Los padres de uno de ellos habían salido de viaje y los demás se habían metido en la casa. Hacía tiempo que lo tenían previsto. El plan consistía en saltar la tapia del cementerio, no lejos de la ciudad, dejar una grabadora funcionando al lado de un panteón con morbo y después volverse a Cuenca. Tras tres o cuatro horas, lo que duraban las pilas, volverían a recoger los resultados.
- ¿Y bien? dije alarmado.
- Si quiere oírla…
Al día siguiente fuimos al Departamento de Música del Instituto, que me dejaron tras contar al director una milonga didáctica. Conecté la grabadora al equipo de alta fidelidad, cerré las cortinas para crear ambiente y apretamos el botón.
Efectivamente, tras una larga introducción a la nada se oía un ruido de fondo estremecedor, acaso demasiado convincente. Era similar al traqueteo monótono de las máquinas de un barco oído desde un camarote lejano. Al cabo de un cuarto de hora cesaba, más adelante volvía empezar hasta que finalmente se apagaba como el suave final de una orquesta.
- ¿Vale y qué? les dije, para no entrar en más disquisiciones.
A la semana siguiente me los encontré en Plaza Mayor. Aunque vivía en casa de mis padres en la parte baja de Cuenca, tenía alquilado un piso en la parte antigua con otros dos amigos de Madrid que venían los fines de semana. Me permitía una cierta autonomía de soltero. Estaban al tanto y me lo pidieron. Lo que tenían entre manos, por más que lo adornaron con sornas y eufemismos, era montar una sesión de espiritismo con varias chicas de la clase a las que habían comido el coco, sazonada con porros y cubatas, sustos y carreras, prendas y escondite en las habitaciones a oscuras. Al final, nos quedábamos la güija y yo solos. Me negué en redondo pero no me puse serio. Me jugaba las habichuelas. Lo comprendieron. En la Cuenca de entonces, aunque no había autos de fe, rondaban otras formas sociales y legales de inquisición. Además, lo que pretendían no era algo sobrenatural sino todo lo contrario.

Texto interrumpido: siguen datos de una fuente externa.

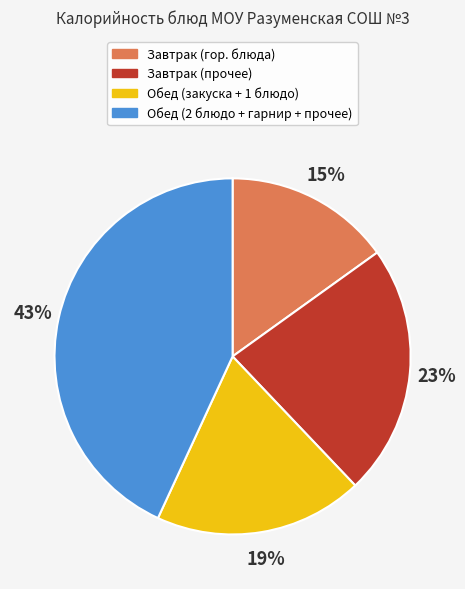

Count the number of slices in the pie.

4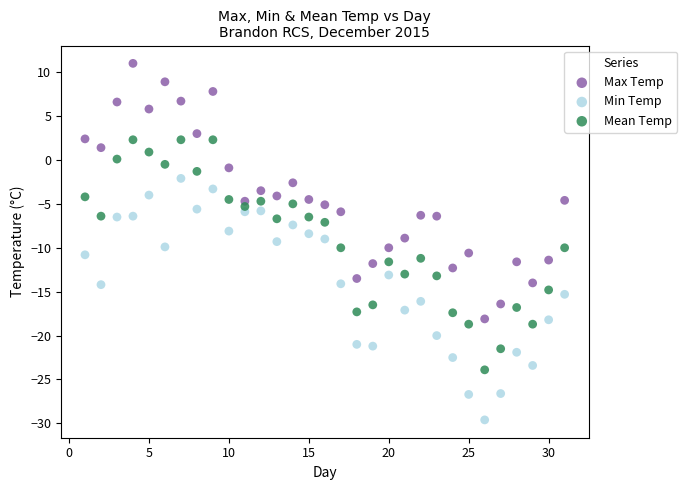

Which series contains the highest Y value?

Max Temp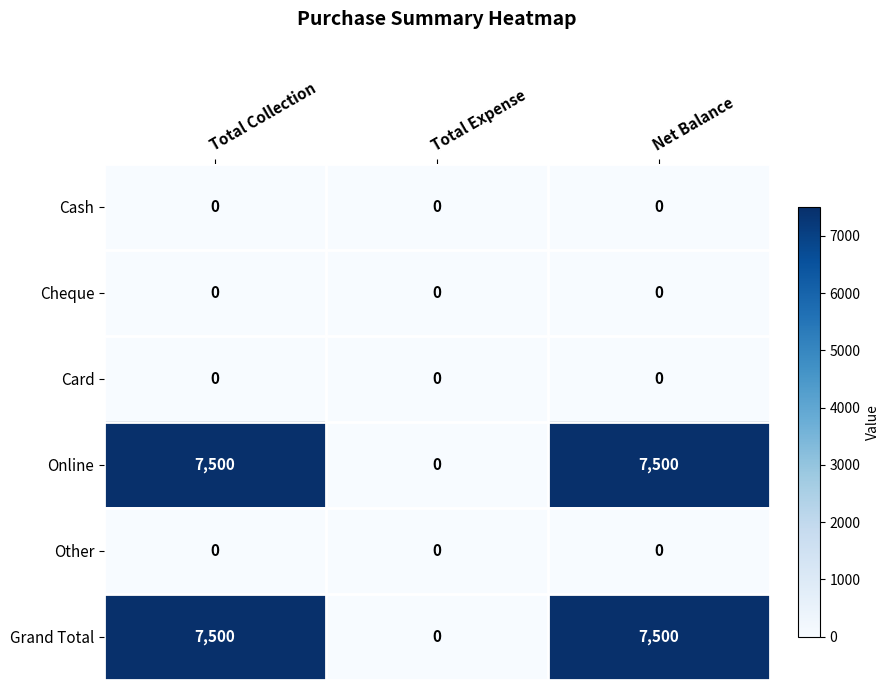

How many series are shown in this chart?

6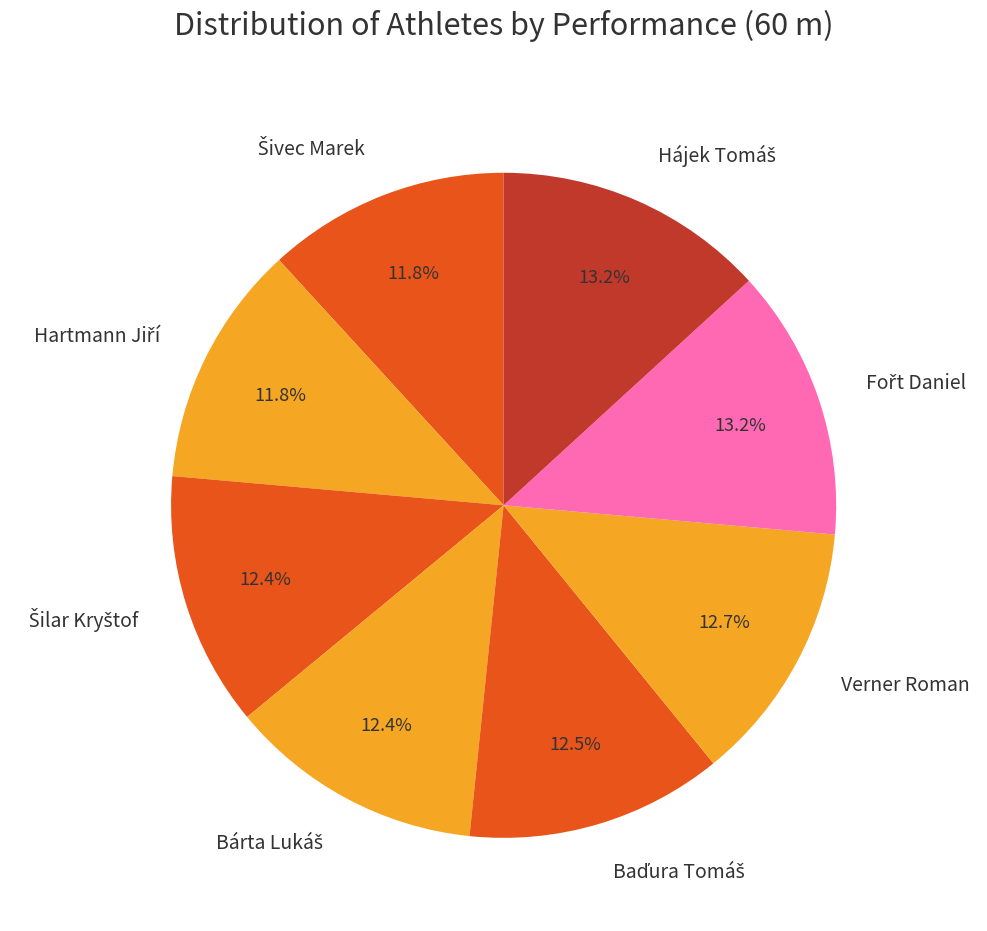

Does Verner Roman represent more than half of the total?

No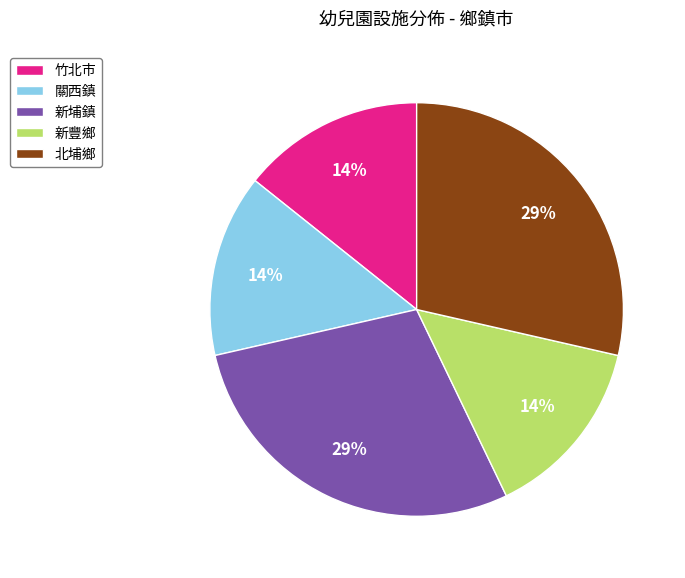

Combined, do 新埔鎮 and 竹北市 account for over 50%?

No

Al finalizar el curso, los sonidos del más allá no les habían librado de una mano de suspensos. Ninguno pudo presentarse a la selectividad.
- ¿Cómo van esas psicofonías, les pregunté?
- Ese tema, dijeron, nos ha dejado de interesar por el momento. Además de estudiar las asignaturas suspensas, preparamos para el mes de julio una excursión con tiendas de campaña a la Serranía de Cuenca.
- ¿Con las compañeras de clase, pregunté?
- Claro, profesor, ¿quiere venirse? El buen tiempo aleja los fantasmas.